Abstract: FR-PO0015
Physical Activity, Sleep Health, and Kidney Stone Disease: Analysis of All of Us Research Program
Session Information
- Artificial Intelligence and Digital Health at the Bedside
November 07, 2025 | Location: Exhibit Hall, Convention Center
Abstract Time: 10:00 AM - 12:00 PM
Category: Artificial Intelligence, Digital Health, and Data Science
- 300 Artificial Intelligence, Digital Health, and Data Science
Authors
- Jaber, Karim, NYU Langone Health, New York, New York, United States
- Upadhyay, Dhairya Anil, NYU Langone Health, New York, New York, United States
- Nazzal, Lama, NYU Langone Health, New York, New York, United States
- Barua, Souptik, NYU Langone Health, New York, New York, United States
Background
Kidney stone disease (KSD) is a prevalent urologic condition with multiple risk factors. Prior studies suggest physical activity and sleep may influence its development; however, it relied on self-reported data. The All of Us (AoU) platform integrates electronic health records (EHR) with wearable-derived Fitbit data, enabling large-scale epidemiologic research. This study examines the associations between physical activity, step count, and sleep with KSD incidence in the AoU cohort.
Methods
We included All of Us participants who shared their EHR and Fibit accelerometry data. We calculated fitbit derived daily steps, weekly moderate-to-vigorous physical activity (MVPA), and daily sleep metrics using the first year of accelerometer wear. Incident KSD was identified using validated ICD-10 codes over a 10-year follow-up starting at the end of the 1-year period. Cox proportional hazards regression model evaluated the associations between each metric (continuous and categorical) and incident KSD, adjusting for age, sex, race/ethnicity, BMI and history of smoking, hypertension and diabetes.
Results
Baseline characteristics were similar across cohorts, with 60–70% of participants having hypertension, 25–30% diabetes and an average BMI >30. Higher physical activity levels were associated with a reduced risk of KSD incidence. Each additional hour of moderate-to-vigorous physical activity per week was linked to a 9% lower risk (HR = 0.91, 95% CI: 0.85–0.97, p = 0.003), with each extra daily hour of very active physical activity conferred a substantial protective effect (HR = 0.24, 95% CI: 0.11–0.53, p = 0.0005). Additionally, a higher daily step count was beneficial, with every extra daily 1,000 steps reducing KSD incidence risk by 6% (HR = 0.94, 95% CI: 0.90–0.98, p = 0.003).
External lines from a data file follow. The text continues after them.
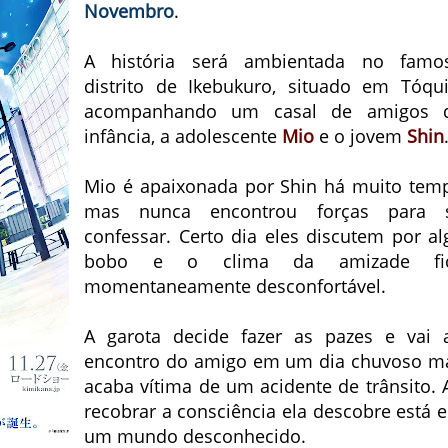
Novembro
.
A história será ambientada no famo
distrito de Ikebukuro, situado em Tóqui
acompanhando um casal de amigos 
infância, a adolescente
Mio
e o jovem
Shin
Mio é apaixonada por Shin há muito tem
mas nunca encontrou forças para 
confessar. Certo dia eles discutem por al
bobo e o clima da amizade fi
momentaneamente desconfortável.
A garota decide fazer as pazes e vai 
encontro do amigo em um dia chuvoso m
acaba vítima de um acidente de trânsito. 
recobrar a consciência ela descobre está 
um mundo desconhecido.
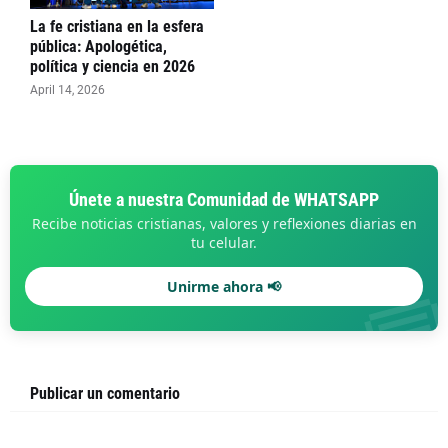
La fe cristiana en la esfera
pública: Apologética,
política y ciencia en 2026
April 14, 2026
Únete a nuestra Comunidad de WHATSAPP
Recibe noticias cristianas, valores y reflexiones diarias en
tu celular.

Unirme ahora 📢
Publicar un comentario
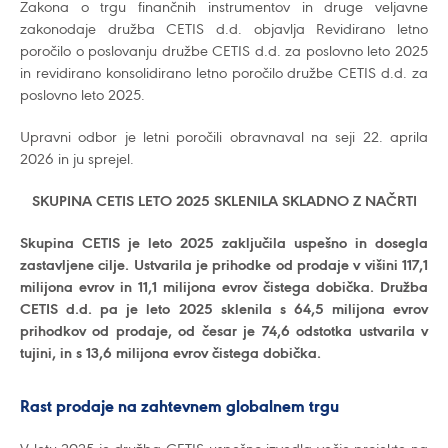
Zakona o trgu finančnih instrumentov in druge veljavne
zakonodaje družba CETIS d.d. objavlja Revidirano letno
poročilo o poslovanju družbe CETIS d.d. za poslovno leto 2025
in revidirano konsolidirano letno poročilo družbe CETIS d.d. za
poslovno leto 2025.
Upravni odbor je letni poročili obravnaval na seji 22. aprila
2026 in ju sprejel.
SKUPINA CETIS LETO 2025 SKLENILA SKLADNO Z NAČRTI
Skupina CETIS je leto 2025 zaključila uspešno in dosegla
zastavljene cilje. Ustvarila je prihodke od prodaje v višini 117,1
milijona evrov in 11,1 milijona evrov čistega dobička. Družba
CETIS d.d. pa je leto 2025 sklenila s 64,5 milijona evrov
prihodkov od prodaje, od česar je 74,6 odstotka ustvarila v
tujini, in s 13,6 milijona evrov čistega dobička.
Rast prodaje na zahtevnem globalnem trgu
Although total sleep duration was not associated with KSD (HR = 0.95, 95% CI: 0.84–1.06, p = 0.34), greater sleep variability increased its risk (HR = 1.02, 95% CI: 1.01–1.03, p = 0.003).
Male sex, high BMI, hypertension, and Hispanic ethnicity were identified as significant risk factors.
Conclusion
Objective wearable data confirm that increased physical activity and step count are protective against KSD, while greater sleep variability is associated with higher risk. These findings highlight modifiable lifestyle factors that may inform KSD prevention strategies.